Yes, but what about all the other possible afterlives? Like Valhalla, where you get to go into battle each day - if you win, you get to return victorious, eat a huge feast, screw lots of wenches, and drink yourself into oblivion. If you lose, you simply die, then you wake up the next morning and try again. It's like the ultimate real-world RPG, with infinite lives!
Or reincarnation, where you get to experience all sorts of different kinds of lives.
Or Universalism, where everyone goes to Heaven and god's not mad at all, that was just a story someone made up.
I suspect that the first afterlife stories were free of the whole "wrath of gods/judgement of souls" thing. That came later, as a tool to control people when nobody was looking.
(January 23, 2015 at 3:45 pm)Davka Wrote: Yes, but what about all the other possible afterlives? Like Valhalla, where you get to go into battle each day - if you win, you get to return victorious, eat a huge feast, screw lots of wenches, and drink yourself into oblivion. If you lose, you simply die, then you wake up the next morning and try again. It's like the ultimate real-world RPG, with infinite lives!

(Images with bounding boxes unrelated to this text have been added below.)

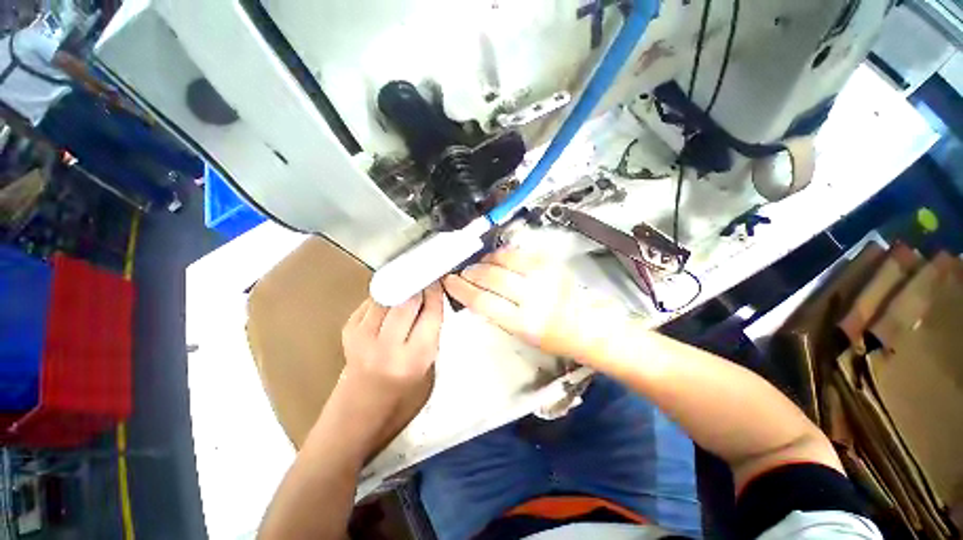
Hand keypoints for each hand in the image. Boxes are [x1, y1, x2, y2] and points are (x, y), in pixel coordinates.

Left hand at [339, 282, 443, 412]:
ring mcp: (363, 337)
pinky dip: (384, 296)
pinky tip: (391, 301)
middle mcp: (387, 346)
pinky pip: (371, 301)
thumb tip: (433, 299)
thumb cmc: (401, 393)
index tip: (438, 281)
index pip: (431, 313)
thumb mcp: (428, 366)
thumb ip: (432, 333)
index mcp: (414, 358)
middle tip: (425, 280)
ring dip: (400, 287)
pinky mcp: (347, 330)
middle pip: (408, 300)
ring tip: (408, 286)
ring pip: (388, 295)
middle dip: (419, 286)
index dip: (436, 293)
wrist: (359, 409)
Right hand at [443, 248, 625, 362]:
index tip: (450, 282)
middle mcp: (534, 297)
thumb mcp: (523, 335)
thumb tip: (476, 295)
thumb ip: (499, 314)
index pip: (483, 301)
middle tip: (464, 273)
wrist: (591, 325)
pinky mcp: (552, 264)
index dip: (462, 289)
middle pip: (491, 277)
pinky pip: (520, 254)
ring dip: (486, 261)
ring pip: (504, 260)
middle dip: (471, 273)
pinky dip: (504, 254)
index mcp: (524, 323)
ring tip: (480, 265)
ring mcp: (544, 277)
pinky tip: (498, 258)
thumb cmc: (555, 338)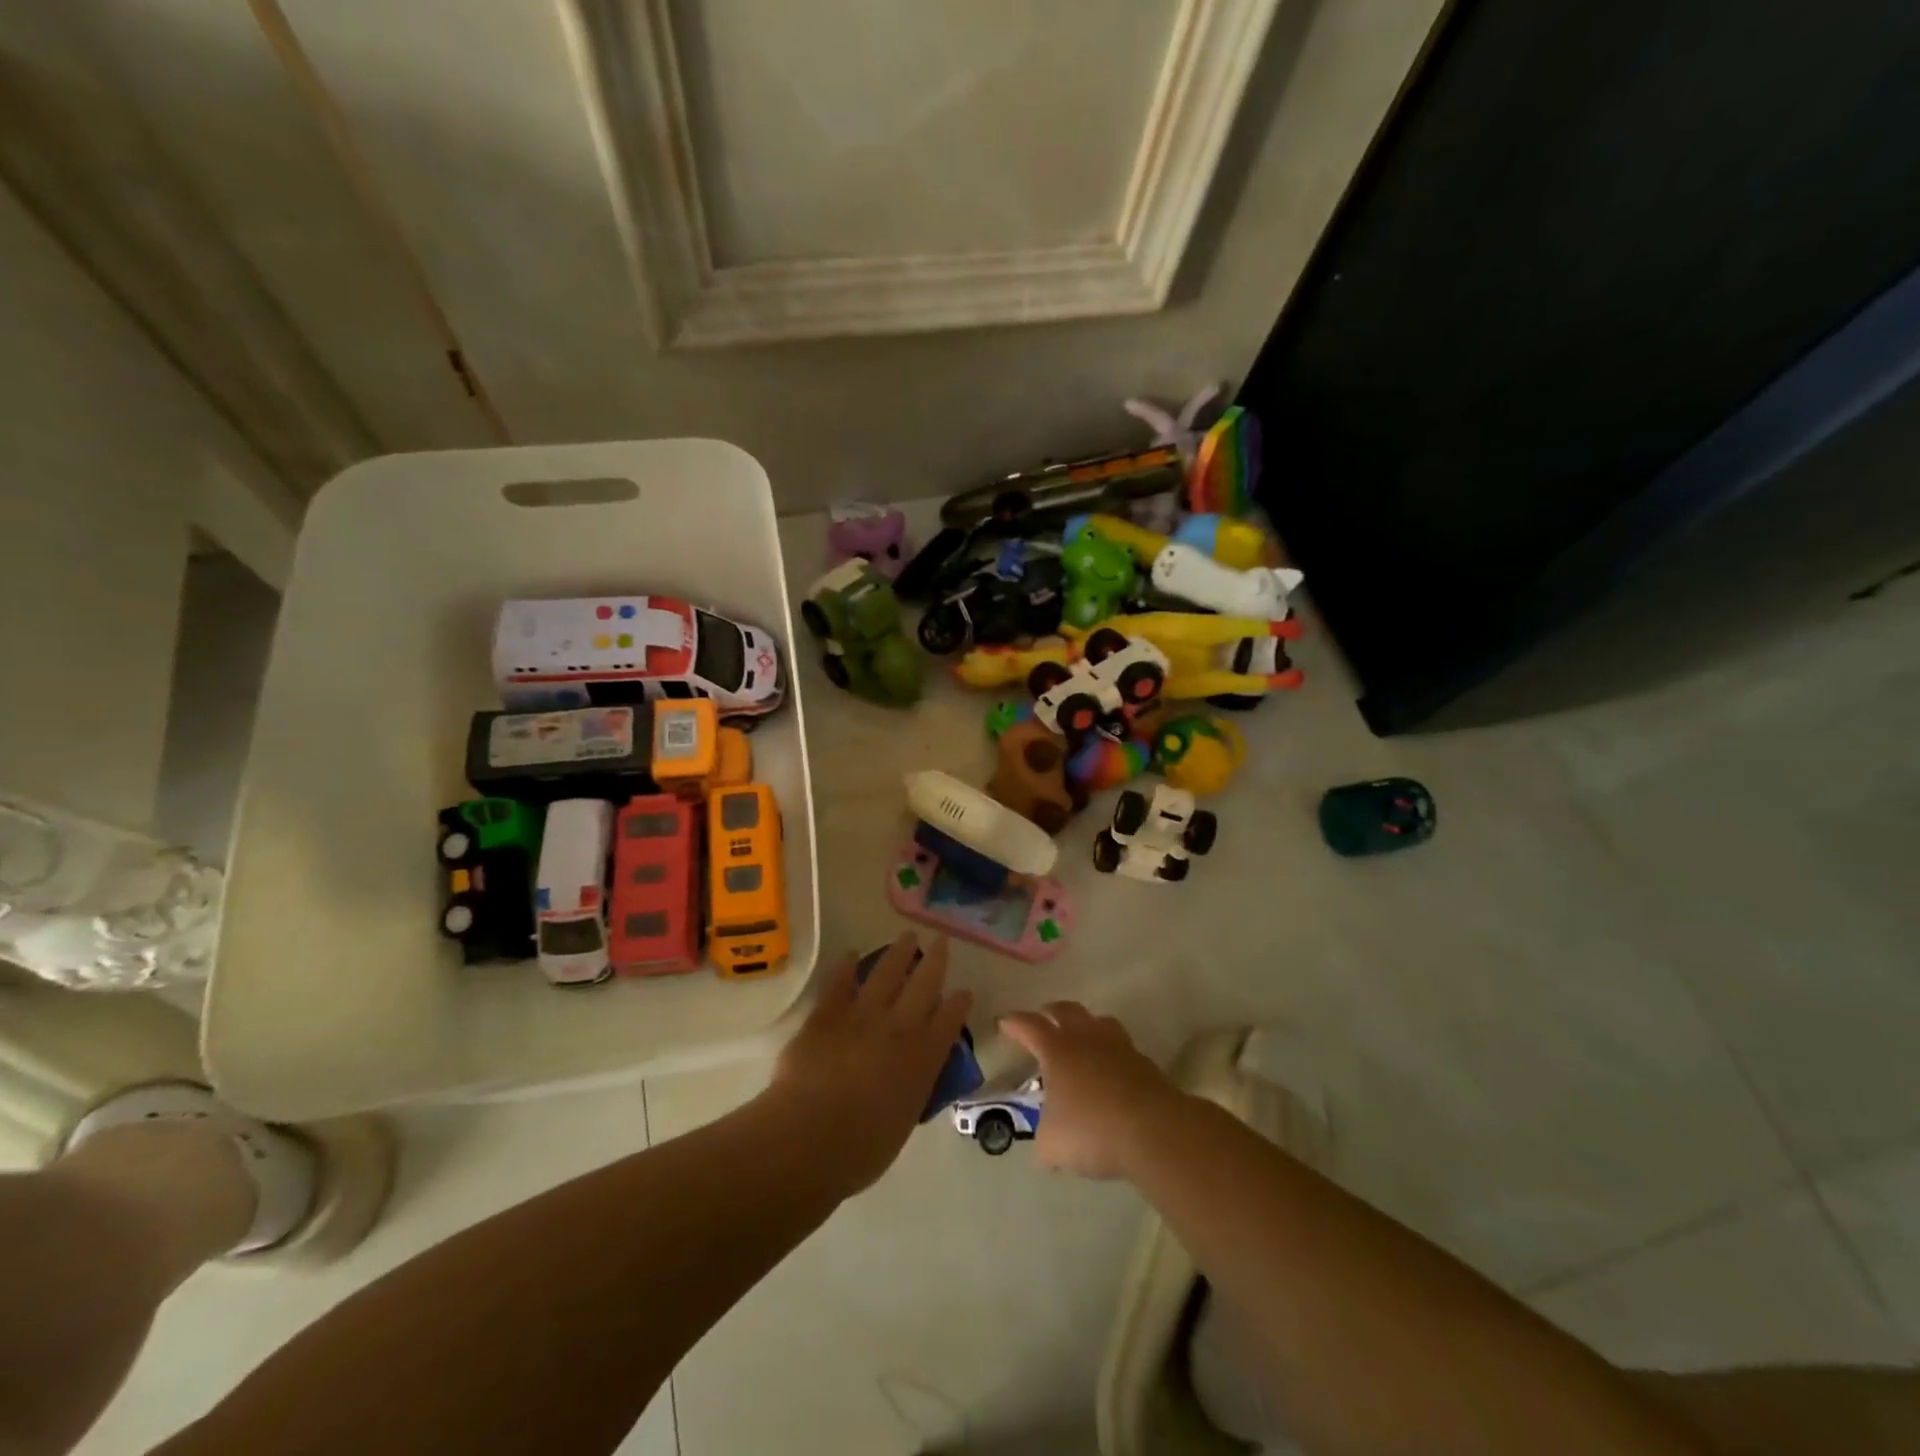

Or reincarnation, where you get to experience all sorts of different kinds of lives.
Or Universalism, where everyone goes to Heaven and god's not mad at all, that was just a story someone made up.
Add getting your own planet to rule over if you're a Mormon.
I'll take the infinite RPG one.
(January 23, 2015 at 3:45 pm)Davka Wrote: I suspect that the first afterlife stories were free of the whole "wrath of gods/judgement of souls" thing. That came later, as a tool to control people when nobody was looking.
I was once told I was going to hell because I went to church on a Saturday instead of a Sunday. Not making that up.
You can tell it's your last resort when you have to threaten people with an eternity of suffering in order to get them to listen to you. Imagine if parents did that.
(January 23, 2015 at 4:07 pm)Xeno Wrote: You can tell it's your last resort when you have to threaten people with an eternity of suffering in order to get them to listen to you. Imagine if parents did that.
Not hard to imagine. Perhaps you've heard of the boogie-man (not 70s disco version)? And if you read Grimm's tales, there's lots of cooking of children and cutting off of body parts. Maybe not eternal torture, but still pretty coercive.
So how, exactly, does God know that She's NOT a brain in a vat?